Apparel groups welcome EU-Mercosur FTA talks

Groups representing European and Brazilian textile and apparel firms have welcomed negotiations for a EU-Mercosur Free Trade Agreement (FTA) that could be concluded before the close of 2017.

Groups representing European and Brazilian textile and apparel firms have welcomed negotiations for a EU-Mercosur Free Trade Agreement (FTA) that could be concluded before the close of 2017.

The European Apparel and Textile Confederation (Euratex) and the Brazilian textile industry association ABIT say they have maintained strong links for a number of years and have always been supportive of the conclusion of an FTA.

“The textile and clothing industry is a vivid and global sector in which we believe Europe and Mercosur countries have a key role to play. Our focus is on high-quality products manufactured in a sustainable manner under high standards, be it from an environmental, labour and social point of view,” they said in a joint statement.

“Over the last months, we have intensified our talks and we have jointly worked on a wide range of topics related to textile and clothing trade namely regulatory cooperation, customs procedures, technical barriers to trade, sustainability requirements etc. Tariffs dismantling and rules of origin have also been very much at the centre of thorough and sometimes hard talks.”

Talks over a trade agreement with Mercosur are part of overall negotiations by the EU for a bi-regional Association Agreement between the two, which also covers a political and a cooperation pillar.

If concluded, it would be one of the EU bloc’s biggest, with two-way trade in goods valued at EUR85bn (US$100.2m) last year. It also has the potential to transform the relatively closed, high-tariff economies of Brazil and Argentina, the two largest members of Mercosur, which also includes Uruguay and Paraguay. 

Discussions over a potential deal began almost two decades ago, but reports in the last week suggest there is a realistic chance of an agreement being concluded before 2018. A Commission official told Bloomberg that work is ongoing to prepare for a possible exchange of offers, and member states are being consulted.

In order for the deal to benefit both parties and increase trade and investment in the textile and apparel industries of both sides, Euratex and ABIT say they have made efforts to build together a balanced rules of origin, taking into consideration the structure of their industries.

As such, the two groups say they are happy to “share a suggestion from the private sector to both governments with our common views on the Product Specific Rules and Tariff Dismantling to be enshrined in the EU-Mercosur FTA.”

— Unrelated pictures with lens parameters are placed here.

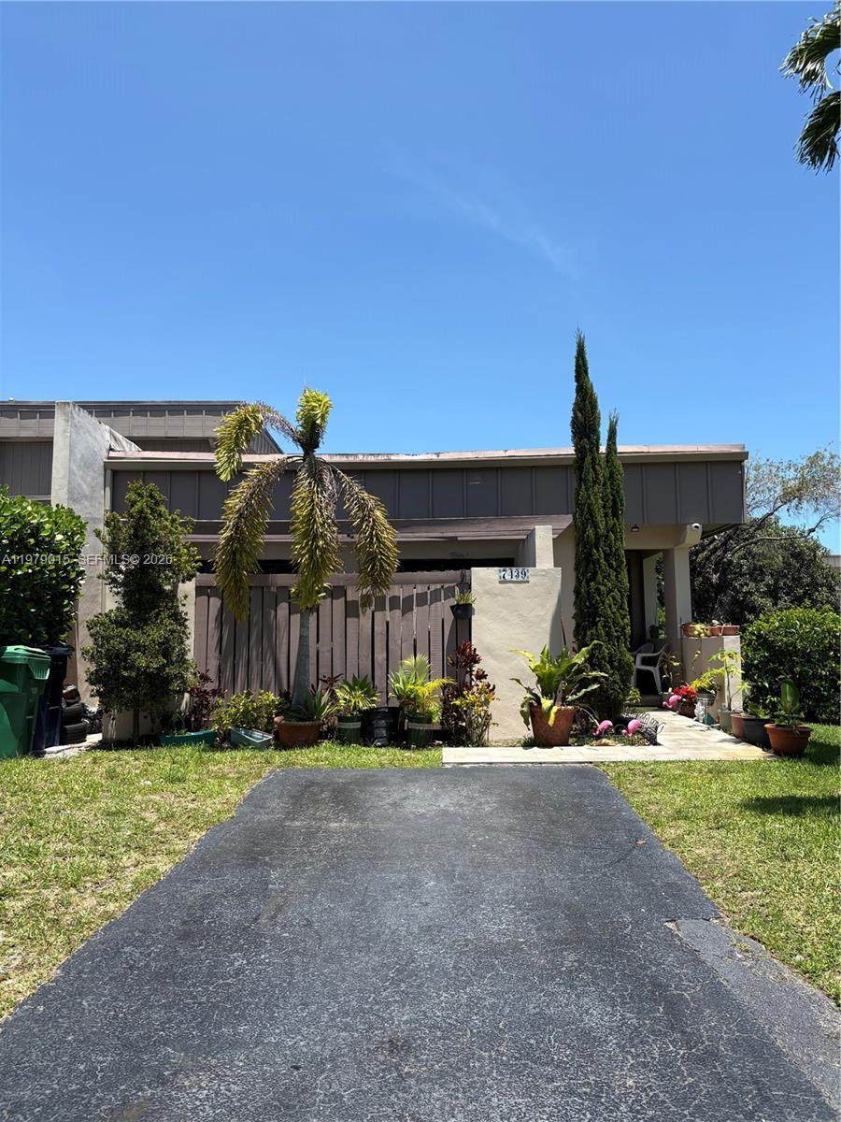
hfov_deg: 53.1
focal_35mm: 26
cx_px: 420
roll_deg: +0.4
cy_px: 561
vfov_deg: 67.3
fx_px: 842
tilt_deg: +5.8
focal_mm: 5.96
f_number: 1.6
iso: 50
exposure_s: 1/2364
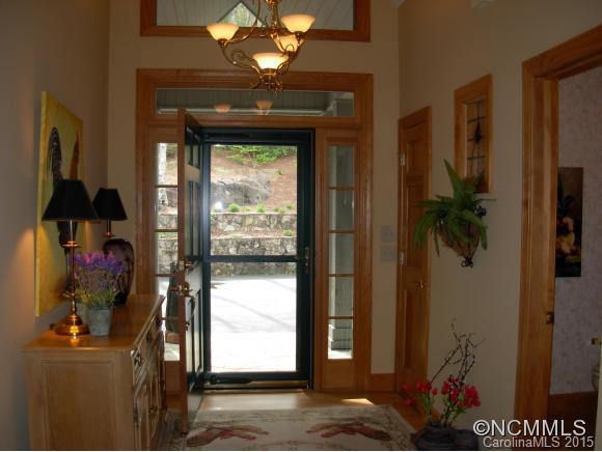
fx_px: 661
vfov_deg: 37.8
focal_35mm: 38
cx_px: 301
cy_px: 226
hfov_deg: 48.9
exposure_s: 1/80.6
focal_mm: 6.3
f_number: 2.9
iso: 79
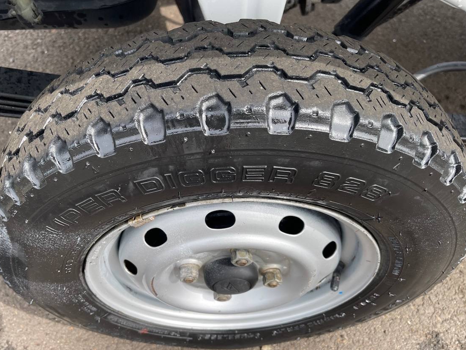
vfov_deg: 48.2
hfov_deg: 61.5
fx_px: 391
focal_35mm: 29
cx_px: 213
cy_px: 183
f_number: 1.6
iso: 32
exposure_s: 1/649
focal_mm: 5.1
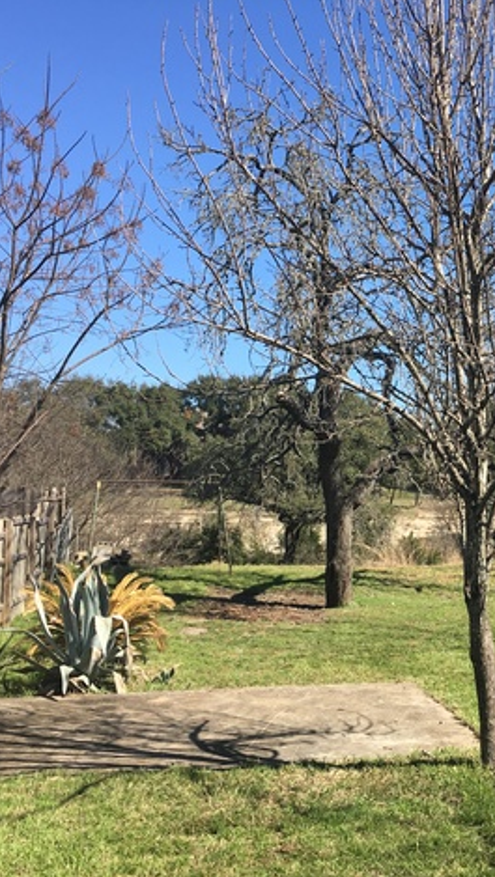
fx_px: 1002
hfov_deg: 26.5
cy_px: 444
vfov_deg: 47.3
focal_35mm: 43
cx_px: 474
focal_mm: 4.15
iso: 25
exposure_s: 1/950
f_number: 2.2
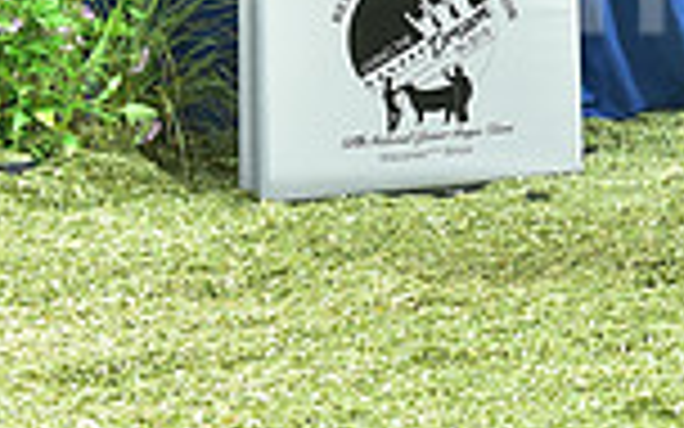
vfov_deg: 6.8
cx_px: 1256
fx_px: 3486
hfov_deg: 10.5
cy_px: -387
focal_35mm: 187
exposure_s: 1/160
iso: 3200
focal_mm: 48
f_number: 5
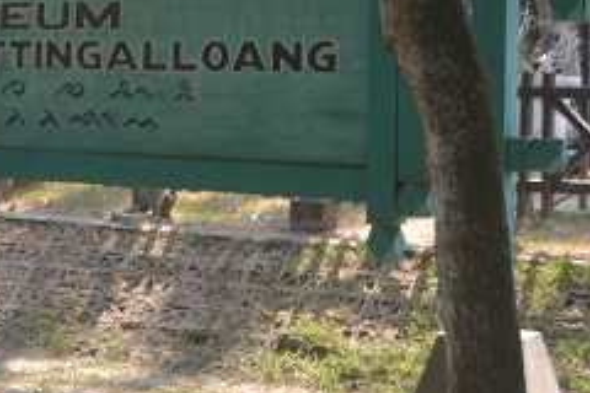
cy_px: 58
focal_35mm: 105
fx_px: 1721
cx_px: -197
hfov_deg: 18.0
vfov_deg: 13.0
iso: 125
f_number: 5.6
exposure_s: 1/125
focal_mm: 24
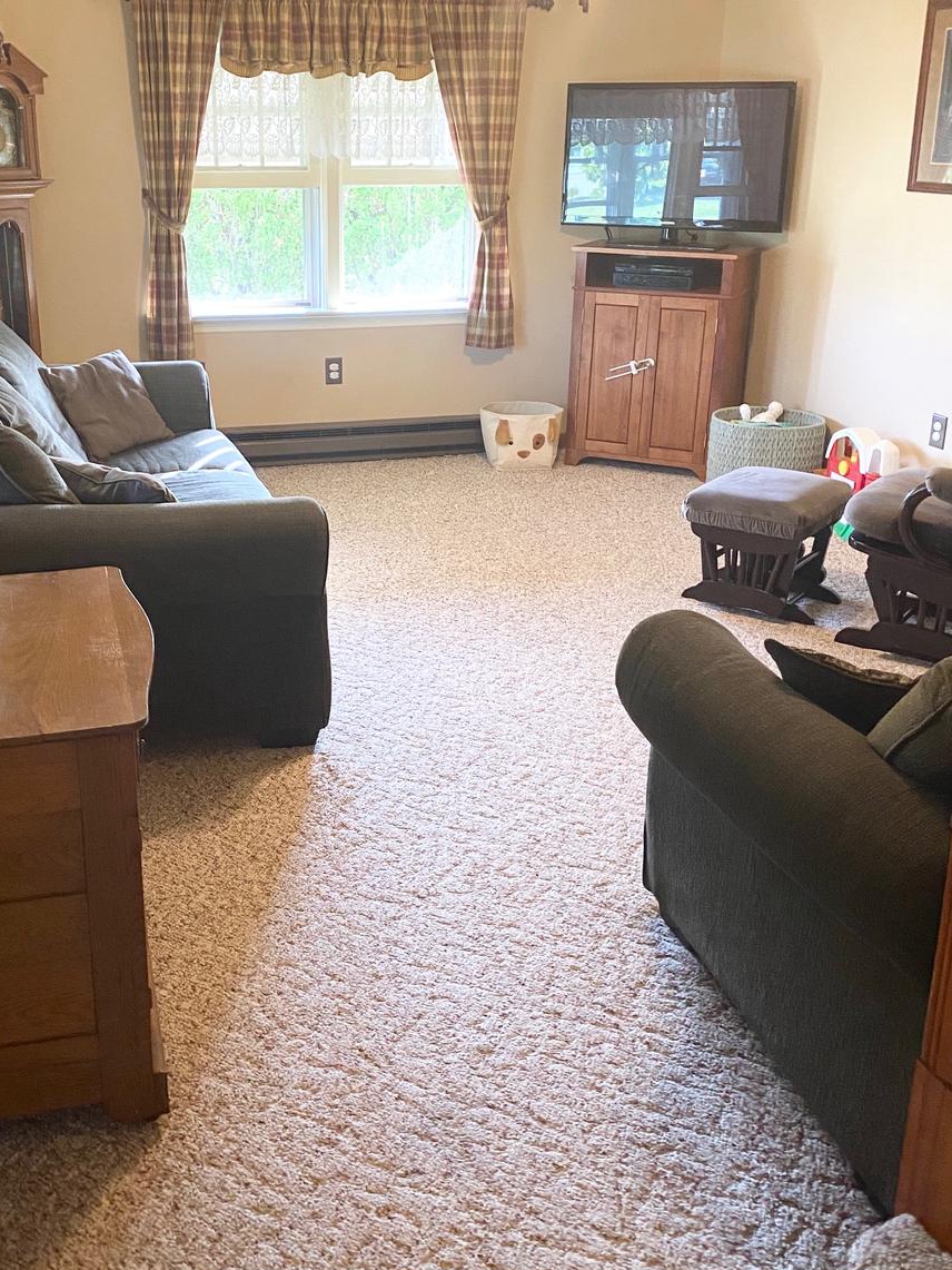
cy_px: 570
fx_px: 1283
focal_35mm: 35
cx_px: 384
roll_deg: +0.2
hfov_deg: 40.5
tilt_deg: -17.2
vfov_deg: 52.5
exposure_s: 1/60
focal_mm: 4.25
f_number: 1.8
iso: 320
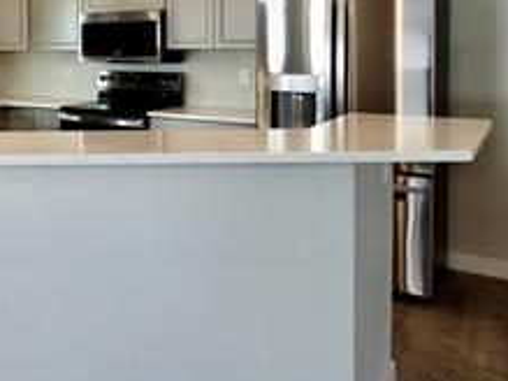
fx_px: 557
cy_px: 71
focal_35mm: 38
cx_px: 32
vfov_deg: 36.3
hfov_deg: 43.8
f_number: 2.2
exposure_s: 1/40
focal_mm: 1.74
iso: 50
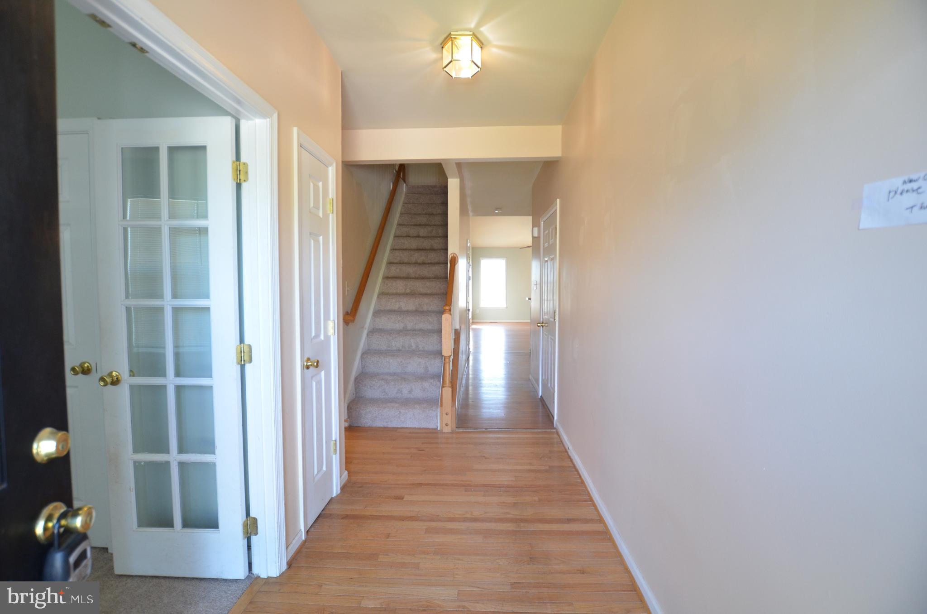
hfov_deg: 100.5
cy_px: 307
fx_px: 385
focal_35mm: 15
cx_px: 464
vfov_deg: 77.1
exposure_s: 1/60
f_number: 4
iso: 640
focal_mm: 10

They add: “We strongly hope that the EU-Mercosur Agreement will be concluded as soon as possible, and we call on the negotiators to pay due attention to our recommendations.”

Speaking in Buenos Aires last month, the European Commission’s vice president for Jobs, Growth, Investment and Competitiveness, Jyrki Katainen, said that while it has taken a long time to negotiate, there has been “tremendous progress” made in the last year and a half on the deal.

“We expect that the Association agreement will create strong ties between the EU and countries of Mercosur. It will also reinforce the internal cohesion of the Mercosur group, make it more effective as a functional market and it will enhance this region.

“An Association Agreement with the EU will anchor sound, rules-based principles in an international treaty, providing legal certainty for investors and innovators. It will also signal a degree of openness, that is the hallmark of successful modern economies. By opening up to each other, our companies will pay lower prices for inputs and get new clients. We will both be able to produce more for less by specialising in what we do best and exploiting economies of scale in larger markets. 

“When we are entering the final stage of negotiations, there are only difficult issues left. That is why we need both strong political backing and also strong support from other stakeholders. If we are successful, we can enjoy the fruits, in terms of employment, in terms of growing tax revenues, in terms of growing companies and also in terms of closer, stronger political relationship between Europe and Mercosur.”